### TO DO
Leaving nothing out, print each line of the material exactly.
%%
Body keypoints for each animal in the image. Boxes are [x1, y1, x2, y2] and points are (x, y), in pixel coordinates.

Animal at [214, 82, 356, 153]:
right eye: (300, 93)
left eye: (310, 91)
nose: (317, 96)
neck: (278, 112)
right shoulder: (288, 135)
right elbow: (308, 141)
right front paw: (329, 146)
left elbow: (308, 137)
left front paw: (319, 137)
%%
### TASK OUTPUT
Body keypoints for each animal in the image. Boxes are [x1, y1, x2, y2] and points are (x, y), in pixel coordinates.

Animal at [214, 82, 356, 153]:
right eye: (300, 93)
left eye: (310, 91)
nose: (317, 96)
neck: (278, 112)
right shoulder: (288, 135)
right elbow: (308, 141)
right front paw: (329, 146)
left elbow: (308, 137)
left front paw: (319, 137)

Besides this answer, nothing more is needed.